Police’s statistics show that Malaysians suffer losses amounting to about RM2.23b on cybercrime frauds since 2017
by ANIS HAZIM / pic by TMR FILE
QUESTIONS over cybersecurity have become even more critical for digital banking as people are pushed to adopt digital alternatives in banking transactions since the pandemic in 2020.
Statistics from the Commercial Crime Investigation Department at Royal Malaysia Police stated that Malaysians suffered losses amounting to about RM2.23 billion on cybercrime frauds since 2017.
CyberSecurity Malaysia CEO Datuk Dr Amiruddin Abdul Wahab said the financial sector is constantly under cyberattack globally — with daily attempts to steal money, crash computer systems and disrupt capital markets.
“It is among the most vulnerable to cybercrimes because of the vast amount of money and valuable data that banks and investment firms process each day,” said Amiruddin in an email reply to The Malaysian Reserve (TMR).

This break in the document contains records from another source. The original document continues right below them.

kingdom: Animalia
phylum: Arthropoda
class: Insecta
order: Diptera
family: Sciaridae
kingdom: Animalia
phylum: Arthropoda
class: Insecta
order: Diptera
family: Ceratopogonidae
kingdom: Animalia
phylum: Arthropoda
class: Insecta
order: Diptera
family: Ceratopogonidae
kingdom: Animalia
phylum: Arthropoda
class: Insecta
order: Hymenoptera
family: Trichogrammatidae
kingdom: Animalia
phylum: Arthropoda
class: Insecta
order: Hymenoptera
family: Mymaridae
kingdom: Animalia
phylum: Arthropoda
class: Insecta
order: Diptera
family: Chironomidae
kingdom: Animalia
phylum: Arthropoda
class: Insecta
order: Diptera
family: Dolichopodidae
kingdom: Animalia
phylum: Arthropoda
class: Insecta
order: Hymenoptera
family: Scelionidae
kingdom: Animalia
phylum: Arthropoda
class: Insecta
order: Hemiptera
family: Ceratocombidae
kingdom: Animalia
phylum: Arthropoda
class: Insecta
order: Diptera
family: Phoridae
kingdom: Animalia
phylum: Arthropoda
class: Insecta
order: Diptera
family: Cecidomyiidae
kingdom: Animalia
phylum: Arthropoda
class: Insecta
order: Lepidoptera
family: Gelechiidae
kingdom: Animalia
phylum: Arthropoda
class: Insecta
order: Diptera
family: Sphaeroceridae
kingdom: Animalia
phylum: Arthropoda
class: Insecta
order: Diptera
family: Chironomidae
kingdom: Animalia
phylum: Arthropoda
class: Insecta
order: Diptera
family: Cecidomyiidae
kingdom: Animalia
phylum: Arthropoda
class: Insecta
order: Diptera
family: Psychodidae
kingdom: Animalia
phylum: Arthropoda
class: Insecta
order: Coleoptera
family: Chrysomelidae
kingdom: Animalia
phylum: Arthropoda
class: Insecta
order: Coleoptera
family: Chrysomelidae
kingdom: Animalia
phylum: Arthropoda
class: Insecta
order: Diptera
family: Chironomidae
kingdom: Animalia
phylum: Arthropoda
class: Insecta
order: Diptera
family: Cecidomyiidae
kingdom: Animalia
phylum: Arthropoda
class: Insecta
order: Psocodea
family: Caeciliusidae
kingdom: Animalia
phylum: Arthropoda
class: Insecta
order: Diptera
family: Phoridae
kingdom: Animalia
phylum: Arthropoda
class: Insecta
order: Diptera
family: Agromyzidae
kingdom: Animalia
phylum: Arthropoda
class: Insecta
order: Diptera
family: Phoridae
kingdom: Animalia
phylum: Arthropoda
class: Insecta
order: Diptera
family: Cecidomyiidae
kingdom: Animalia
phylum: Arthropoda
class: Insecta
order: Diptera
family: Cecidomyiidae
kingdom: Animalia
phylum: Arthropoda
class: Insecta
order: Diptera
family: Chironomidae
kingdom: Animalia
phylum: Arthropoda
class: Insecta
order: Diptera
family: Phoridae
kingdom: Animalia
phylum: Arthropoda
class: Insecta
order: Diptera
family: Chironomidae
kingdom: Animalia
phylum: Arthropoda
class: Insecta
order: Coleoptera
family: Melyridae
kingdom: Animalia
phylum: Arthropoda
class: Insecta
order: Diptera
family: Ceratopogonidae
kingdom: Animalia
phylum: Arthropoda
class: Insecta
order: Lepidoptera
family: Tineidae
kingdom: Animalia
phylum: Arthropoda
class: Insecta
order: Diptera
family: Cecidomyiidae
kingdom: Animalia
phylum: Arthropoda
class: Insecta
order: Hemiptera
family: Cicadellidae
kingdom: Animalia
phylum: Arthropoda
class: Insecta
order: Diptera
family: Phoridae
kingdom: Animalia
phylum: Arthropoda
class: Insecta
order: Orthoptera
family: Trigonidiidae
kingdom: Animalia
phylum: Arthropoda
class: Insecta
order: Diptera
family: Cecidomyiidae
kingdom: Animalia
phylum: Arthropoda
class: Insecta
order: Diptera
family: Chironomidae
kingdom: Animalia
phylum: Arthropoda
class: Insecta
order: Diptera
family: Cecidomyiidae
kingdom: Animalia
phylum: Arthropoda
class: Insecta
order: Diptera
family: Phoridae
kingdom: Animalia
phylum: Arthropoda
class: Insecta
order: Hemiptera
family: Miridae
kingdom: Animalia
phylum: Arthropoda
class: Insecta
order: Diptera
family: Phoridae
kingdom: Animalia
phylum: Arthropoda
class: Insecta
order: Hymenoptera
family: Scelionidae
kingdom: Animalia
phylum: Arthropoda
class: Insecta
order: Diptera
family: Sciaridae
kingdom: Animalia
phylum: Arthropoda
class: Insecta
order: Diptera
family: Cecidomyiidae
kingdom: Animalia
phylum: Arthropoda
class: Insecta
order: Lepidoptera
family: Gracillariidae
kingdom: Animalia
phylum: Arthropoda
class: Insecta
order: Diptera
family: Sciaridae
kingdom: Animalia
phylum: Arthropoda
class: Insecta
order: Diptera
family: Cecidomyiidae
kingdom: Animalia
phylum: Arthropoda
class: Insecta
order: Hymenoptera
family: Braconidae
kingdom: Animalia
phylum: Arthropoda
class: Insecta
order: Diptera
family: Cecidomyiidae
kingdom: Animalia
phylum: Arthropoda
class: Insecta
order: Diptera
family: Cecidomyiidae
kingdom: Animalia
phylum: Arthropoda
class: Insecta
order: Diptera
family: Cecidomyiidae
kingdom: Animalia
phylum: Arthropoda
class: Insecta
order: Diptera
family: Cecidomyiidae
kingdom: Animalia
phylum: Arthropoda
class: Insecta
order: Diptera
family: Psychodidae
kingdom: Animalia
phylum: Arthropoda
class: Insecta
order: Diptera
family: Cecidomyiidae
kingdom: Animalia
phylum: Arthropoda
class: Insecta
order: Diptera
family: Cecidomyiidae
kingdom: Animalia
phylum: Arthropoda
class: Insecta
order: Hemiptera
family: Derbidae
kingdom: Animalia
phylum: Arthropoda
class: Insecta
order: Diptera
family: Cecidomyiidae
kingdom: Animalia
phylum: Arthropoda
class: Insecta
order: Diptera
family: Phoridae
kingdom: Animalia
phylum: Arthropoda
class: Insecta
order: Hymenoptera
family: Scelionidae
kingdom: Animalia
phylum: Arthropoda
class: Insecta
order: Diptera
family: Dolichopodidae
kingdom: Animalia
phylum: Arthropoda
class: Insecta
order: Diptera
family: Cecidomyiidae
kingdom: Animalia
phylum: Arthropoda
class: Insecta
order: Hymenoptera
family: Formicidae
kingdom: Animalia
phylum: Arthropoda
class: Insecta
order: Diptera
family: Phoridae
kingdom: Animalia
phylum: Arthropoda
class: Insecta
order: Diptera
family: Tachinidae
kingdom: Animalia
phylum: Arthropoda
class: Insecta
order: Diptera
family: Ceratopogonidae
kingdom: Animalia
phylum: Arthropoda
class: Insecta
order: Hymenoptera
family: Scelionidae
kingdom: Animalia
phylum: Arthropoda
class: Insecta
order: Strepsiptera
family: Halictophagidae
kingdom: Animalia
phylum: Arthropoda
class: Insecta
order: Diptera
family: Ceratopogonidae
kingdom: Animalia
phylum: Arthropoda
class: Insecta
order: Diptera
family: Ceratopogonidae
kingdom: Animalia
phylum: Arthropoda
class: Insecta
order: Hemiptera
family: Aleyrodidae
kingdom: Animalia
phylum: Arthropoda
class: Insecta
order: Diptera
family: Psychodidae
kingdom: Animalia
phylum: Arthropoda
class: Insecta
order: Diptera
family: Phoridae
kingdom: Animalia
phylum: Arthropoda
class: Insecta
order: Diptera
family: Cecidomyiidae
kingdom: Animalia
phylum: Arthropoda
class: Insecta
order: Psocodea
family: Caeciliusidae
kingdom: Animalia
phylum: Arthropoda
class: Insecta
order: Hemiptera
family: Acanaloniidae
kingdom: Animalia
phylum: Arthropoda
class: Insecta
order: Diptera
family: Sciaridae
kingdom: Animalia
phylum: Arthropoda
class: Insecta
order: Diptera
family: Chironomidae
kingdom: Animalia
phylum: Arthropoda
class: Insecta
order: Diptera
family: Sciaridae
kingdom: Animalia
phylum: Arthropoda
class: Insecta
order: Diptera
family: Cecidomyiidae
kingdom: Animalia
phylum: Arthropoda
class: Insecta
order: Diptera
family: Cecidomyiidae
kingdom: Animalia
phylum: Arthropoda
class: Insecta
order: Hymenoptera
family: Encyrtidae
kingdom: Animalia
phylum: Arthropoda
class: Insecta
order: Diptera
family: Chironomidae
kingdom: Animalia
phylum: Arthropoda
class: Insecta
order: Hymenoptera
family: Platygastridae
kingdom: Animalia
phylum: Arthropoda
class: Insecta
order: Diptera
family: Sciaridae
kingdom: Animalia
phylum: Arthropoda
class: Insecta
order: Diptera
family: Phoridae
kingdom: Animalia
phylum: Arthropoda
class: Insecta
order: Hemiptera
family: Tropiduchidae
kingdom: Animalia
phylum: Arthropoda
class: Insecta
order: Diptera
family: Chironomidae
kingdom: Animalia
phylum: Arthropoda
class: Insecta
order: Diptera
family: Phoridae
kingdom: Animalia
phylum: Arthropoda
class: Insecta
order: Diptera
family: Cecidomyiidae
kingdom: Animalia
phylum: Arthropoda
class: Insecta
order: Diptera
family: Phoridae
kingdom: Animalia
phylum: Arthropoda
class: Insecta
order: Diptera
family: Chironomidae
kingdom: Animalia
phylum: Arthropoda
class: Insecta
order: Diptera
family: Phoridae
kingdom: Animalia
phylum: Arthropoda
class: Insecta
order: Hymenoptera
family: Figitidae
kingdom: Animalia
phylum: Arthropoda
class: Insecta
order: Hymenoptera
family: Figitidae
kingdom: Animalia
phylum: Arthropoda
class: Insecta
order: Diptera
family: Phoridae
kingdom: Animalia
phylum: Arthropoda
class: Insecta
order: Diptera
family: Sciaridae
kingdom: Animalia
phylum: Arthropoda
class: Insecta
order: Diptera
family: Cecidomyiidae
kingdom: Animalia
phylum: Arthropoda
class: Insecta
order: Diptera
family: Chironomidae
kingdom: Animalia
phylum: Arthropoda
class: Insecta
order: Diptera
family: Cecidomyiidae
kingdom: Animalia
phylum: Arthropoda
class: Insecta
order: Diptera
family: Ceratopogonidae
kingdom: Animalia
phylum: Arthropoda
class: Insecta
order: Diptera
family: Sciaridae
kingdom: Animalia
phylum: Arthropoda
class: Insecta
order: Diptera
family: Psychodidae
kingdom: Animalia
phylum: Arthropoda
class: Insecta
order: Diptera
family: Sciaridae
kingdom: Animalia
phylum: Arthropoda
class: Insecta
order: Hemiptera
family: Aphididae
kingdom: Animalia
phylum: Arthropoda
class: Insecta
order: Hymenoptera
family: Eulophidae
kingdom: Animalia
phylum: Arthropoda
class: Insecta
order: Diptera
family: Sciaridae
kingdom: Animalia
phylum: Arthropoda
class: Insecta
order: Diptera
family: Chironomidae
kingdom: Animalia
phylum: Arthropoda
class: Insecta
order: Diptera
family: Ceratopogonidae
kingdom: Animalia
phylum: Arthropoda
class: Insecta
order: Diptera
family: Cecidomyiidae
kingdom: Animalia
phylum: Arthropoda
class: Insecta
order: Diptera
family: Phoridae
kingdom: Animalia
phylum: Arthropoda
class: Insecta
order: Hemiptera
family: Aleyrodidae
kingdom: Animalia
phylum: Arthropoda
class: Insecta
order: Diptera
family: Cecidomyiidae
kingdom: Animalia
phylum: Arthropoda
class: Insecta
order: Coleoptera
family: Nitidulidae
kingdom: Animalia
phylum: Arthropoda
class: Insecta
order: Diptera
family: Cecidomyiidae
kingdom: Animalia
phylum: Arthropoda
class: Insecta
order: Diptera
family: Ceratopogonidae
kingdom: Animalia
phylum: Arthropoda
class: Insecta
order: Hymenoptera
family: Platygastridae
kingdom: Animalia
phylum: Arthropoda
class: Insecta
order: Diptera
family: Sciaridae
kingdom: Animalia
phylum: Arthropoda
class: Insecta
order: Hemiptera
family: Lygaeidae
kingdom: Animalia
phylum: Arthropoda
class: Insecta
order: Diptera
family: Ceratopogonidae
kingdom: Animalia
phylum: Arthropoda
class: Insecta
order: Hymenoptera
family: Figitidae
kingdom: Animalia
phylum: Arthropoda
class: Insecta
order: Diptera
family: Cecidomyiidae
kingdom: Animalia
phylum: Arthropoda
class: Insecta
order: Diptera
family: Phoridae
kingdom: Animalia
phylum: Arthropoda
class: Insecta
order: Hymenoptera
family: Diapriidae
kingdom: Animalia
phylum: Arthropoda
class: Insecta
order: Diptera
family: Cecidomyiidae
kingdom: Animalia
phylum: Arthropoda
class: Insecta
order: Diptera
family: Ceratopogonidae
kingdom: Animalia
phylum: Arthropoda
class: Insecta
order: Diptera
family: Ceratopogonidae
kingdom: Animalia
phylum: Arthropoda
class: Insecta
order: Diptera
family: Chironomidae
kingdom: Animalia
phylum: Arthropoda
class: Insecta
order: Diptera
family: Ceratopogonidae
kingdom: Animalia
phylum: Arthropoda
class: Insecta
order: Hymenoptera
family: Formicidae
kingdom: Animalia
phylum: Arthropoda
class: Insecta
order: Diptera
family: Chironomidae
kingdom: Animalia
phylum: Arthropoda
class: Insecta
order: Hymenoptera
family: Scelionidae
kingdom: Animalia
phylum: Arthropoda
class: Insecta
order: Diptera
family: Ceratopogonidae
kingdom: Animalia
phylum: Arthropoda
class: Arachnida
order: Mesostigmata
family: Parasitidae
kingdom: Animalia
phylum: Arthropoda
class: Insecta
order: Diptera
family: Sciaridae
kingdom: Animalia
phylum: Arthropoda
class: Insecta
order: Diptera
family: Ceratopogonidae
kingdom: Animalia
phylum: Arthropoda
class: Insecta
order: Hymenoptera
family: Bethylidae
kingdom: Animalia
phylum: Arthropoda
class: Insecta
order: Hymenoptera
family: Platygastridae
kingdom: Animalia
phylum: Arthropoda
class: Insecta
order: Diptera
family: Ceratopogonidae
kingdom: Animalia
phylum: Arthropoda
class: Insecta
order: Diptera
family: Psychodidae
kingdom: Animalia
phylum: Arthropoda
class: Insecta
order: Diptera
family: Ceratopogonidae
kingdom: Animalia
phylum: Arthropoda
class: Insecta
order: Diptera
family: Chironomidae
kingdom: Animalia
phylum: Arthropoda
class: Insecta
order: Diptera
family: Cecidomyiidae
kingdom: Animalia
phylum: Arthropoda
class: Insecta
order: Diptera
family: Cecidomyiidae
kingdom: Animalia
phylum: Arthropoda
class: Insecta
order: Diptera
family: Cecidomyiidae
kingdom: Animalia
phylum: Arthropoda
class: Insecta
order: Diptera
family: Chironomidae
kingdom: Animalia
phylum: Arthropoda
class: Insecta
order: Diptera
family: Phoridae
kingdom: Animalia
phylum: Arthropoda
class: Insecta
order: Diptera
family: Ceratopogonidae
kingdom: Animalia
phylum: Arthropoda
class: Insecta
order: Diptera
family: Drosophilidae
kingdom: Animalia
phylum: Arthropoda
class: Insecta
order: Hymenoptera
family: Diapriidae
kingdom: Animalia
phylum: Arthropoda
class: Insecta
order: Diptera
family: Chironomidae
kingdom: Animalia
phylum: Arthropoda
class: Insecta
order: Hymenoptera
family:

However, he said this does not mean that the financial sector is not safe as banks and financial organisations rely on various security measures such as data encryption to protect their customers.
“In Malaysia, Bank Negara Malaysia (BNM) took various initiatives to mitigate cyber threats to the financial sector. They developed guidelines and best practices for the banking industry to address cybersecurity incidents,” he noted.
Nevertheless, Amiruddin expects that the adversaries will continuously impersonate and leverage financial aid services through various scams to gain money.
“Their modus operandi constantly evolved to avoid being caught and they incorporate malware in their strategies via phishing, spear-phishing as well as social engineering,” he said.
Therefore, it is critical to build trust to boost the adoption of Internet banking among online customers.
According to him, the level of trust is determined by calculating the weight of profits and the intended relationship between them.
“To measure the level of confidence among the public in digital banking, financial institutions need to conduct a survey or study about their digital banking services.
“They need to come out with a comparative study about profit and number of users who still use their digital banking services after any issue and glitches involving their digital banking services,” he added.
He stressed that the public need to be educated on the best practices of online banking, hence, continuous awareness programmes are essential for various entities in the financial sector.
Global cybersecurity company Kaspersky Lab recently revealed that Malaysia has seen a 266% spike in web threats since 2017.
Based on Kaspersky’s data, there was a dip in web threats detections in 2019, before climbing to 33% in 2020 and another additional 26% in 2021.
Overall, Kaspersky’s products have blocked more than 61 million Internet-borne malwares against Kaspersky users in Malaysia last year. This is over 12 million more than the detections in 2020.
Web threats are attacks done via browsers to spread malicious programmes. Cybercriminals use two methods to penetrate the systems — exploiting vulnerabilities in browsers and the plug-ins or drive-by download, and social engineering, which requires the user participation, that the cybercriminals make the victims believe that they are downloading a legitimate programme.
On the other hand, Bank Islam chief economist Dr Mohd Afzanizam Abdul Rashid views digitalisation as an unstoppable force as it could bring to the society in respect to productivity level and knowledge transfer.
“However, it also comes with a price as cybersecurity has become a pressing issue given the potential loss to the economy as well as to the public and corporations at large.
“If not handled well, it might lead to severe trust deficits,” Mohd Afzanizam told TMR.
Thus, he said the government and private corporation would need to invest in cybersecurity to mitigate the risks.
“Along the way, it may also create demand for a highly-skilled workforce as dealing with cyber threats requires a vast knowledge in mathematics and sciences,” he said.
Meanwhile, BNM recently said that they are accelerating the growth of fintech, mainly Islamic fintech for trade-related solutions, alternative finance, social finance and sustainable finance.
The central bank also reassured that they will put in place safeguards to manage risks to the system, such as those related to cybersecurity.